▶ **Assigned task**
Reading the records below, find how many lines include the word "follows" and give that number alone.

▶ **Data for this exercise**
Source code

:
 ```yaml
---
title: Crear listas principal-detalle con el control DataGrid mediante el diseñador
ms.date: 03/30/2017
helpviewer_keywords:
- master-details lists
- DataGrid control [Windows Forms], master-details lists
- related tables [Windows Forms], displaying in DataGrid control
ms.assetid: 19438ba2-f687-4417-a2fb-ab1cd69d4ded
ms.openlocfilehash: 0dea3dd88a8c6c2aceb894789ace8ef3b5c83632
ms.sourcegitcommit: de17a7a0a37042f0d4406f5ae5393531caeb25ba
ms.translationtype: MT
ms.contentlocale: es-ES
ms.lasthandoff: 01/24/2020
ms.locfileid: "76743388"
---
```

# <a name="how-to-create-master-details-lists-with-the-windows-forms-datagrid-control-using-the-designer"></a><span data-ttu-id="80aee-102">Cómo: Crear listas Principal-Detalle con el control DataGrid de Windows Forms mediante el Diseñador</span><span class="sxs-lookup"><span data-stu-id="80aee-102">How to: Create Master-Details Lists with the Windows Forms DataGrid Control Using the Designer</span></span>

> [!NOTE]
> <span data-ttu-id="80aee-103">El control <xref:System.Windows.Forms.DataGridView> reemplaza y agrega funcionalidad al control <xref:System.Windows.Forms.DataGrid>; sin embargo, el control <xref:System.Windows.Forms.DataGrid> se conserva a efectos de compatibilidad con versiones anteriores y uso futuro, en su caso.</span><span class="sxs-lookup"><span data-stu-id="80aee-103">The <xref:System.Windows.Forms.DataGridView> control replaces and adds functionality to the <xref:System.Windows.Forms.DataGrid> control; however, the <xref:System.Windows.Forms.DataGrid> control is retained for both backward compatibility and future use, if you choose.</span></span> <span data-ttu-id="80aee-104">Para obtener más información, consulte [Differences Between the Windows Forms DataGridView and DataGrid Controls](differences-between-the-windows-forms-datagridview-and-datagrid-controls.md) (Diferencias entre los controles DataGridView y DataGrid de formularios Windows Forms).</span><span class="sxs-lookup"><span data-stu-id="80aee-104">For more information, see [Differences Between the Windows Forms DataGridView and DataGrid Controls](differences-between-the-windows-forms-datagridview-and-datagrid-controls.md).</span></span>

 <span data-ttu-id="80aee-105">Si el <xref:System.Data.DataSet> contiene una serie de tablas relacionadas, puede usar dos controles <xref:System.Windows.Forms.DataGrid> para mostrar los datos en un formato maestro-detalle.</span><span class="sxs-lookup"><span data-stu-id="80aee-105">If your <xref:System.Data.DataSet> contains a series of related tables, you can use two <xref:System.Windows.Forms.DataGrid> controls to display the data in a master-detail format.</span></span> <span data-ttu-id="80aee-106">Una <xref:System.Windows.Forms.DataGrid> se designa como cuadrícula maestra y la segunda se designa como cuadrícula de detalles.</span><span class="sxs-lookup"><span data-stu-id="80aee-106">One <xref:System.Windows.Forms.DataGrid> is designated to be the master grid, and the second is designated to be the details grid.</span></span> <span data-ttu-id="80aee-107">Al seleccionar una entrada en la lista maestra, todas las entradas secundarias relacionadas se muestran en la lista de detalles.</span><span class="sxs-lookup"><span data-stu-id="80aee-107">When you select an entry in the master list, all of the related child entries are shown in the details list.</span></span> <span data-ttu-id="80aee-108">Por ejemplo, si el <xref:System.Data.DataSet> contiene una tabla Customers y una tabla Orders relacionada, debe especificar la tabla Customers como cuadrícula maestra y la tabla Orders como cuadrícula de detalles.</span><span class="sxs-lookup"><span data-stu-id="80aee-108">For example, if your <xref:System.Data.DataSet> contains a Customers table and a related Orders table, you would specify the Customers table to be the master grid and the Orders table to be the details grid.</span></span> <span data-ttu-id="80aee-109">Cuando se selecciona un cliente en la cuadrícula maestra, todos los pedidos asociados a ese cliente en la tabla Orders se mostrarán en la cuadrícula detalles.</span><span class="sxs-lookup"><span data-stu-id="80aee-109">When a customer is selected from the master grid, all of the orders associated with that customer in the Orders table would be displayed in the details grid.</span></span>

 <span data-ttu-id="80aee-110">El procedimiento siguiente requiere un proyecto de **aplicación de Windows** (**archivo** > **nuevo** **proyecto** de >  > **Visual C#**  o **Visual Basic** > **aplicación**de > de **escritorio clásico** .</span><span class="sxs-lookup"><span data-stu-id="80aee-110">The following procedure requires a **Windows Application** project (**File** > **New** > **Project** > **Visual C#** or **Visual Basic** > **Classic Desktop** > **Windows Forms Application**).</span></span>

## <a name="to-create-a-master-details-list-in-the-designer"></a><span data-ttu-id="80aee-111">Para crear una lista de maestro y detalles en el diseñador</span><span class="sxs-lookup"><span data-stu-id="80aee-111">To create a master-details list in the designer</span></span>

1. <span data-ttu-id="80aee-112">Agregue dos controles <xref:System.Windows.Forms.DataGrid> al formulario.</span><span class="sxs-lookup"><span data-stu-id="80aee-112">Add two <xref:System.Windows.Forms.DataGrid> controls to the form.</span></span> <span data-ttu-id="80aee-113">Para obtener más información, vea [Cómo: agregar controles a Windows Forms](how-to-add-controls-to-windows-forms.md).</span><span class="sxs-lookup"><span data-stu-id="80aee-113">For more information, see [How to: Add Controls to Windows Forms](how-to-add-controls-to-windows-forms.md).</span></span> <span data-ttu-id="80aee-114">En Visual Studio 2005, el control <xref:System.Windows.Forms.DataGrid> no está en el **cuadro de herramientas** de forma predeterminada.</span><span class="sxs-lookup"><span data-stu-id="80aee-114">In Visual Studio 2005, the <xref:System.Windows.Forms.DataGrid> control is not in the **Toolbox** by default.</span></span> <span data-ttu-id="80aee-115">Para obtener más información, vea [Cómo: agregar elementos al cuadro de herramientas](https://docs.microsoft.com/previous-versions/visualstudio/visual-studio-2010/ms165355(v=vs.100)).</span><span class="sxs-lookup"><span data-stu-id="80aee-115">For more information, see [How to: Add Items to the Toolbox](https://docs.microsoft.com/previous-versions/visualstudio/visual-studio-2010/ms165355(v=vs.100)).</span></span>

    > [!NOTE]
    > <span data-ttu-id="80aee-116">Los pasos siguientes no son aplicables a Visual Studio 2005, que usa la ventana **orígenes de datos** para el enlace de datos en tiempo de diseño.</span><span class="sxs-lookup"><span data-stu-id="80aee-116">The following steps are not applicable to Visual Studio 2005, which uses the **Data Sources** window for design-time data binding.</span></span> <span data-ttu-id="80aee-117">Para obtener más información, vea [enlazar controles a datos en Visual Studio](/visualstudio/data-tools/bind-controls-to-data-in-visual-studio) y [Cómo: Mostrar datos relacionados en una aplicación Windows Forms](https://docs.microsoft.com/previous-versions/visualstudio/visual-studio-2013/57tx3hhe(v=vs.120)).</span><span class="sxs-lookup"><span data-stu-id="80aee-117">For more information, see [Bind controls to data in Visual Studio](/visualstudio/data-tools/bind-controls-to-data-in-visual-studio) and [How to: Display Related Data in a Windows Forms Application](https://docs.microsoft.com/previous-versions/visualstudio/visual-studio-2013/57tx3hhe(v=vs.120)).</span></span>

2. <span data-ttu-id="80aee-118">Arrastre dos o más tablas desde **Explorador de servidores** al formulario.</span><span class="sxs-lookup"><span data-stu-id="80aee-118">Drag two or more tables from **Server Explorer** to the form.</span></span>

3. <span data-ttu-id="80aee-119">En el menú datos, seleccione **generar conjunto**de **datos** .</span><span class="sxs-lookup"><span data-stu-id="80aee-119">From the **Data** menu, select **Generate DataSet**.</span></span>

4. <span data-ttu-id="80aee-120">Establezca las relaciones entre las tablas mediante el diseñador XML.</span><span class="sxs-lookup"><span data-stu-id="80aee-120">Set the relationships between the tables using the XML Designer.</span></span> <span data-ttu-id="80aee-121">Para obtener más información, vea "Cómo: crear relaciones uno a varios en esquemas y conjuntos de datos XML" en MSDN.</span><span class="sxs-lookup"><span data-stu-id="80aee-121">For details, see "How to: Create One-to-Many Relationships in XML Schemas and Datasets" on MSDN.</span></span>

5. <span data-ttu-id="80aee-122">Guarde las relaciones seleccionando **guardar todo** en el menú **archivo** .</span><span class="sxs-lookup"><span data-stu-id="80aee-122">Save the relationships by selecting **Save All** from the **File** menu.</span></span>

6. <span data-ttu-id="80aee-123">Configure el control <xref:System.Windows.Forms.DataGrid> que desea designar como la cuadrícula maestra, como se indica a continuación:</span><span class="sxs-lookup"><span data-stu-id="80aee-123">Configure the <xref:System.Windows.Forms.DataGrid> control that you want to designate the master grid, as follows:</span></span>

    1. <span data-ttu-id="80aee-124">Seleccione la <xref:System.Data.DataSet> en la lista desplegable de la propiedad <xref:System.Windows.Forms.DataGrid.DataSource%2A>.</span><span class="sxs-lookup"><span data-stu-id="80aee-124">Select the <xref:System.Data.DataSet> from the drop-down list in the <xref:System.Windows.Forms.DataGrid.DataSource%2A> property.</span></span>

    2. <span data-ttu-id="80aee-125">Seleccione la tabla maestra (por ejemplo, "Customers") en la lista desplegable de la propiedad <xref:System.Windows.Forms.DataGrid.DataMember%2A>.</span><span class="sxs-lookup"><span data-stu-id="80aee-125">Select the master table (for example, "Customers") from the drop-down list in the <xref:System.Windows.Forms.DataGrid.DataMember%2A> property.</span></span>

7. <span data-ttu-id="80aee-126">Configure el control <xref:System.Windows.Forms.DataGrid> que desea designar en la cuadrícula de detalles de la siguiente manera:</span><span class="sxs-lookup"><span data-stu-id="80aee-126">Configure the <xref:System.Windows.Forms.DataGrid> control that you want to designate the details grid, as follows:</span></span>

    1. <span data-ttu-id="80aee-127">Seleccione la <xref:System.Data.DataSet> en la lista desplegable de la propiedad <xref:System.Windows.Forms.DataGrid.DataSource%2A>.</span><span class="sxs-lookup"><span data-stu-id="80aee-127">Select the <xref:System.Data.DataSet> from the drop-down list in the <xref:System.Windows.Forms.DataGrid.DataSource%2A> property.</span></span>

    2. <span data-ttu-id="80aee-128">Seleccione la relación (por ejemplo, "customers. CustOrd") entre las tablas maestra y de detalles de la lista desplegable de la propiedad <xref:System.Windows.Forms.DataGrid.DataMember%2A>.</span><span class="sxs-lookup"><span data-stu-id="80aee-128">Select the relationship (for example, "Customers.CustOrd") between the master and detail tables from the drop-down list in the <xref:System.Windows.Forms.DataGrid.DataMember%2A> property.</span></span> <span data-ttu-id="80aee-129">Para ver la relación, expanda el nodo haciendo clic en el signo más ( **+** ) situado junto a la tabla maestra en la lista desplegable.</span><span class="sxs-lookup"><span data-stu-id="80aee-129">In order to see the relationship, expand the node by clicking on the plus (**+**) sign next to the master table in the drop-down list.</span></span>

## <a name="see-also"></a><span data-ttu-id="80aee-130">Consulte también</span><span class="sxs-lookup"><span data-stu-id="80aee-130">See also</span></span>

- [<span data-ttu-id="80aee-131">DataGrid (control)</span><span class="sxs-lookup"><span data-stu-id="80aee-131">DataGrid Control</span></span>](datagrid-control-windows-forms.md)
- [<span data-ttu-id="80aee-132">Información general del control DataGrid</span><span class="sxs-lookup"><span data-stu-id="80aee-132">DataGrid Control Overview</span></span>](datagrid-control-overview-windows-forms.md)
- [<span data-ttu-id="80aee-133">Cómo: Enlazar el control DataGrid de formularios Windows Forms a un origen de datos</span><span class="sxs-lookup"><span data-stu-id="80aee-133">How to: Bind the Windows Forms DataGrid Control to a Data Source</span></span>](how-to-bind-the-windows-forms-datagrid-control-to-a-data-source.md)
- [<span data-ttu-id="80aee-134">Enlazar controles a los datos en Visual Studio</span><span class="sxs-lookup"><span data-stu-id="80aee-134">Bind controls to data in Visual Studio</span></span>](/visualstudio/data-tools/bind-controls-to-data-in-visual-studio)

▶ **Response area**
2